- INSTRUCTIONS TO FOLLOW: Take the line with "In the picture, what" and all lines after it, through the end of the records below, and repeat them exactly.

[Saved data entries]

--*--

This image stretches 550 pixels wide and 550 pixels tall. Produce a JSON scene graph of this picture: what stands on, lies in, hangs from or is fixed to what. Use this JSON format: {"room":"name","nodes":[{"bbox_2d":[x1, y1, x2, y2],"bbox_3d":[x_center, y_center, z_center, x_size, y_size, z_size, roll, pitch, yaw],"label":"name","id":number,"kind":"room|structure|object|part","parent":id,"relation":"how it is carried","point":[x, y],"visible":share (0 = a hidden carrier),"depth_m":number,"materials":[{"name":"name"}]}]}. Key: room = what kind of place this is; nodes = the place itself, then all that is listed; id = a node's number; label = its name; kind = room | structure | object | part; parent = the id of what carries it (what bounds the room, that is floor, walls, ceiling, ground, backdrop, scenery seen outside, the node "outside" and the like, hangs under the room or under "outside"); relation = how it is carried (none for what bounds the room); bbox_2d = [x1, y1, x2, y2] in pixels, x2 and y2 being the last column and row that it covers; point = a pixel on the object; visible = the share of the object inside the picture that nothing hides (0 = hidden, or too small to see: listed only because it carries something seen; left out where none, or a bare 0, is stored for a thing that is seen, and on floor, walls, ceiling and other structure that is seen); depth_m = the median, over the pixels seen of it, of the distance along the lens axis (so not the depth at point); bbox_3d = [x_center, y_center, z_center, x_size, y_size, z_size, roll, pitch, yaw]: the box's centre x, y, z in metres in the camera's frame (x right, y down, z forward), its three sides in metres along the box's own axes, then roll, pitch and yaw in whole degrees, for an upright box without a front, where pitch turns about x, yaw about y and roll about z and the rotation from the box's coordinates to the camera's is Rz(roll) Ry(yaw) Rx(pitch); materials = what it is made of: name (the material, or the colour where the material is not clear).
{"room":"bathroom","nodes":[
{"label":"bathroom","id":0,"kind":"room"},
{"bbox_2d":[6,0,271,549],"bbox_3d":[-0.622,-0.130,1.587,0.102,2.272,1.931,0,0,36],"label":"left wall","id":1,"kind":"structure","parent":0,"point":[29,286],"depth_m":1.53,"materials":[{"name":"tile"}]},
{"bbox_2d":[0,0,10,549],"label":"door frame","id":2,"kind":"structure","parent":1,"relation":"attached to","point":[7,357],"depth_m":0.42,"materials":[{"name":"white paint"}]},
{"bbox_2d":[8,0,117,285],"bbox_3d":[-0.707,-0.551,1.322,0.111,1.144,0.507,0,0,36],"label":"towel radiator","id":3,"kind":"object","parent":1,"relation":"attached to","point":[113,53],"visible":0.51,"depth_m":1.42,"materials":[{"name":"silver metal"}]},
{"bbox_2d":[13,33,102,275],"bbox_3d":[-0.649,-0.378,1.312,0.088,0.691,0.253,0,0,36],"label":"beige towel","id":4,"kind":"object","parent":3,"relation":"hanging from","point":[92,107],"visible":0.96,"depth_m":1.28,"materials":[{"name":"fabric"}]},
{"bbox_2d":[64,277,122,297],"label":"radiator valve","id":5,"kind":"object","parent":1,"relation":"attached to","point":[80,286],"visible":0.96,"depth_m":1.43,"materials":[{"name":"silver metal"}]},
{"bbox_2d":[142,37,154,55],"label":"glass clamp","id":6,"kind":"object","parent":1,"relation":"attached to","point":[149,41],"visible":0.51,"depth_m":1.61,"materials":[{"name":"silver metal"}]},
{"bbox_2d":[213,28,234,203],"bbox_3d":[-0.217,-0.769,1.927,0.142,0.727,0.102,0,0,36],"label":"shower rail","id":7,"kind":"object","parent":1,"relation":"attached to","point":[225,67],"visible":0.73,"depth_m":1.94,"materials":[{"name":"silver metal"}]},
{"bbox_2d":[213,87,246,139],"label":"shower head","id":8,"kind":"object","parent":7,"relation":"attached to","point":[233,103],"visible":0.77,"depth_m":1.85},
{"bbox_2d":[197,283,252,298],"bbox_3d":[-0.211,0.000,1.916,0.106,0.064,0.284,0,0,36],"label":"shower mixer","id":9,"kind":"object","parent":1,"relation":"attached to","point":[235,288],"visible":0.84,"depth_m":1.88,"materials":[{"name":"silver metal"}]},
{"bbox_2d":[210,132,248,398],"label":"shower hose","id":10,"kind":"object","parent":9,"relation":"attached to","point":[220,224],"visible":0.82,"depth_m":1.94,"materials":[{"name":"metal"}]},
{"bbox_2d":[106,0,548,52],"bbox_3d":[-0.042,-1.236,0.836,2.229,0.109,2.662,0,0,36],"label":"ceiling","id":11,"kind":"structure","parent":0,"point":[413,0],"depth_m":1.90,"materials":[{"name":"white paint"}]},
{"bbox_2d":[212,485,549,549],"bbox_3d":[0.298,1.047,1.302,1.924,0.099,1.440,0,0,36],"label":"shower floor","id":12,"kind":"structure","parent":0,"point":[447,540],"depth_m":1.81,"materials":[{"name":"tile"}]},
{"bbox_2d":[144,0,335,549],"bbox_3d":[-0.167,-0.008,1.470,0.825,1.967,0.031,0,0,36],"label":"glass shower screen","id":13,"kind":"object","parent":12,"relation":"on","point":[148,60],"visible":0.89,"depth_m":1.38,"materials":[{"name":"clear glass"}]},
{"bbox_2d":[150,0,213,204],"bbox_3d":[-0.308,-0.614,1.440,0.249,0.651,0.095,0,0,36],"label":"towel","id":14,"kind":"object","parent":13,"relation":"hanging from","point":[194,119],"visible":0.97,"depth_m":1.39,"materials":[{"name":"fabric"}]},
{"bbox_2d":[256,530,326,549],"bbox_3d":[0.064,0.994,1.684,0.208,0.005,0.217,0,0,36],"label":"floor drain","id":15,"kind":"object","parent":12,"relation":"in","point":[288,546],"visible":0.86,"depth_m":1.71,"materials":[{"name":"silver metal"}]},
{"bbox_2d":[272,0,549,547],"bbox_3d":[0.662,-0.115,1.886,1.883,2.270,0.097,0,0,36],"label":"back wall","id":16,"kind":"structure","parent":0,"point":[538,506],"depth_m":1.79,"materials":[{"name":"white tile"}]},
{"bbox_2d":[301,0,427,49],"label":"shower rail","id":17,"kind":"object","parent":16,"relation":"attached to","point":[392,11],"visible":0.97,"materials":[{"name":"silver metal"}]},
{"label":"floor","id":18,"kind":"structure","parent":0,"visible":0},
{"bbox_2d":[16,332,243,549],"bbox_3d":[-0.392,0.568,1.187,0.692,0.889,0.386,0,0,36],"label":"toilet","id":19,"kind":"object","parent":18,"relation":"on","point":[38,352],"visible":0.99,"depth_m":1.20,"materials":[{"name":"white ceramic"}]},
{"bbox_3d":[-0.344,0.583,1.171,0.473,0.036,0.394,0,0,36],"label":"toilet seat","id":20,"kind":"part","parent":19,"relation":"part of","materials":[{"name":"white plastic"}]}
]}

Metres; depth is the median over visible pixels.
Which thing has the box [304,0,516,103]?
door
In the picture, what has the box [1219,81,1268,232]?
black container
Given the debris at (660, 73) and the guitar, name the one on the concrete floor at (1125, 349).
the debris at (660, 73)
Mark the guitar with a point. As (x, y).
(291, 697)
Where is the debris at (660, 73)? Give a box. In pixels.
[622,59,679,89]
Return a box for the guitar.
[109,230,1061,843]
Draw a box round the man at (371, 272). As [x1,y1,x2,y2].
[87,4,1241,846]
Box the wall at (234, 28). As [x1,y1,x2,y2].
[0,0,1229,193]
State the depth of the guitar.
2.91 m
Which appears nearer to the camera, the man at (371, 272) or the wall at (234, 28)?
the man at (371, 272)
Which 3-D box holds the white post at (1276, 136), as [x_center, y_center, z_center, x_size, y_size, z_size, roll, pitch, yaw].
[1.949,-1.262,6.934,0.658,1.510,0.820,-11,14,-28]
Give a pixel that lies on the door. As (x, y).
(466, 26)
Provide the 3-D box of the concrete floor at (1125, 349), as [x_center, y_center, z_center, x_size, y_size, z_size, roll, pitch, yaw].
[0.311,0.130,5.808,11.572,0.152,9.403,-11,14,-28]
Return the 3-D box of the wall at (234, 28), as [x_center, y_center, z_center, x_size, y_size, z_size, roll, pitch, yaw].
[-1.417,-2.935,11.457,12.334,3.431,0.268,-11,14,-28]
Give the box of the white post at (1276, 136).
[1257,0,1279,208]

--*--

- EXERCISE RESPONSE:
In the picture, what has the box [1219,81,1268,232]?
black container
Given the debris at (660, 73) and the guitar, name the one on the concrete floor at (1125, 349).
the debris at (660, 73)
Mark the guitar with a point. As (x, y).
(291, 697)
Where is the debris at (660, 73)? Give a box. In pixels.
[622,59,679,89]
Return a box for the guitar.
[109,230,1061,843]
Draw a box round the man at (371, 272). As [x1,y1,x2,y2].
[87,4,1241,846]
Box the wall at (234, 28). As [x1,y1,x2,y2].
[0,0,1229,193]
State the depth of the guitar.
2.91 m
Which appears nearer to the camera, the man at (371, 272) or the wall at (234, 28)?
the man at (371, 272)
Which 3-D box holds the white post at (1276, 136), as [x_center, y_center, z_center, x_size, y_size, z_size, roll, pitch, yaw].
[1.949,-1.262,6.934,0.658,1.510,0.820,-11,14,-28]
Give a pixel that lies on the door. As (x, y).
(466, 26)
Provide the 3-D box of the concrete floor at (1125, 349), as [x_center, y_center, z_center, x_size, y_size, z_size, roll, pitch, yaw].
[0.311,0.130,5.808,11.572,0.152,9.403,-11,14,-28]
Return the 3-D box of the wall at (234, 28), as [x_center, y_center, z_center, x_size, y_size, z_size, roll, pitch, yaw].
[-1.417,-2.935,11.457,12.334,3.431,0.268,-11,14,-28]
Give the box of the white post at (1276, 136).
[1257,0,1279,208]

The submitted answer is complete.